Detroit has been described by some as a ghost town. The city of Detroit has been going through abandonment issues since as early as the 1960s. Around 70,000 buildings, 31,000 homes, and 90,000 vacant lots all abandoned in Detroit. Abandoned St. Peter Lutheran Church is one of the abandoned buildings.
The St. Peter Lutheran Church on Pierce Street in Detroit was founded in 1878 with 24 members. A small school was built next door around the same time, which was replaced by a larger one in 1912. Due to the outward movement of parishioners to the suburbs, St. Peter merged with St. Thomas at Fisher and Chapin in 1945.

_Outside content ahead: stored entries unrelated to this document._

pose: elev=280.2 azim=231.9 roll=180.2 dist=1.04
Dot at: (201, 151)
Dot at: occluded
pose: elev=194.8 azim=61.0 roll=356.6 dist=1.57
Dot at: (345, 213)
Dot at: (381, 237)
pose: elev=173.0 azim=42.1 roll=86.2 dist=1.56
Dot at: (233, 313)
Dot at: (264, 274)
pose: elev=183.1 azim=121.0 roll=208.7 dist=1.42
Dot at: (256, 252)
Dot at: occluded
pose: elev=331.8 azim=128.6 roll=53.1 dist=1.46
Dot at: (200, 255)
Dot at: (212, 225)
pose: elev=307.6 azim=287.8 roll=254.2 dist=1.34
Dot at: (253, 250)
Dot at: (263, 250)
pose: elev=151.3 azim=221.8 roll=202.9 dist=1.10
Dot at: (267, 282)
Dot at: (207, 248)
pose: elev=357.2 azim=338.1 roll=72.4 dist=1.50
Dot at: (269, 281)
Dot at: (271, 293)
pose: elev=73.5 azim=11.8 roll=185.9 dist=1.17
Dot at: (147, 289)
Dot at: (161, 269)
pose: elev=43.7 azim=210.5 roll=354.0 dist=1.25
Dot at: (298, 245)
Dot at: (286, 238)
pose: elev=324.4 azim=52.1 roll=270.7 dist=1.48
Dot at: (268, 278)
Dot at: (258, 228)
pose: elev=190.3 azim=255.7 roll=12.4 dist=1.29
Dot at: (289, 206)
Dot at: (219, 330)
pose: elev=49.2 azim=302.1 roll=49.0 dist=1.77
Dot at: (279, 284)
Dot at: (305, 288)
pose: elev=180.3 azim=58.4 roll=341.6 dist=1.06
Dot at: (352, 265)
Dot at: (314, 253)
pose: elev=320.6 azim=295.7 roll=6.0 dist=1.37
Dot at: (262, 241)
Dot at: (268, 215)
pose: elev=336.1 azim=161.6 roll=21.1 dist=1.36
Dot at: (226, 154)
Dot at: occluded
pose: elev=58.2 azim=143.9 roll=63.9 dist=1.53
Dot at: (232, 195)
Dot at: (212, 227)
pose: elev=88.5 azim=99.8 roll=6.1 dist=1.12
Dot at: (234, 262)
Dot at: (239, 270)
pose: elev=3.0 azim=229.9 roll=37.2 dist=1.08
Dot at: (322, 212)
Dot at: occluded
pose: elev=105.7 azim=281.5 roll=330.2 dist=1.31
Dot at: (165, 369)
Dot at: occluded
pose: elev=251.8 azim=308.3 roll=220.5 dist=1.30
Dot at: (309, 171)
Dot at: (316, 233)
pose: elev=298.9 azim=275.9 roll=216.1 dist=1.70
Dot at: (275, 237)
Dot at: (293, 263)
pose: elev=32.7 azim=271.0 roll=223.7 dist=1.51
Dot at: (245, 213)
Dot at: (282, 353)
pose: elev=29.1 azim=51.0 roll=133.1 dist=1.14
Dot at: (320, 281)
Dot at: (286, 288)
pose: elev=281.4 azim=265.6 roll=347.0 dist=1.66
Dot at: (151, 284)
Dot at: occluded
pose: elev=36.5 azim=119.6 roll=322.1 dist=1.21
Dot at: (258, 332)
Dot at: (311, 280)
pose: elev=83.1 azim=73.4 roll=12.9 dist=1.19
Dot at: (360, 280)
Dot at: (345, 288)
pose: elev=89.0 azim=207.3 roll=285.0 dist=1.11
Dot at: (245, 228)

The church and school on Pierce were sold to St. Titus Evangelical Lutheran Church in the 1950’s. Sometime later it was sold again to the Universal Hagar’s Spiritual Church, a predominantly black congregation founded in Detroit by George Willie Hurley in 1929, which had outgrown its existing facilities. Gale’s Encyclopedia of Occultism & Parapsychology describes the UHSC as “Like other spiritual churches.
UHSC altered traditional Spiritualism by blending Catholic ritual, Holiness preaching, and elements of the folk magic culture or voudou. Hurley also drew upon Ethiopianism, a belief that identified black people (Ethiopians) with the ancient Israelites; astrology; and insights from The Aquarian Gospel of Jesus Christ, a channeled book that purports to tell of Jesus’ lost years.”
The UHSC continued to grow through the post-war years, establishing three churches in Detroit and expanding throughout the country. When exactly the church on Pierce closed isn’t clear, but it was vacant and in disrepair for at least several years.
The church steeple was badly damaged by a fire that spread from an abandoned dry-cleaning shop across the street on the night of June 25th, 2012. The church and school were demolished in February of 2013.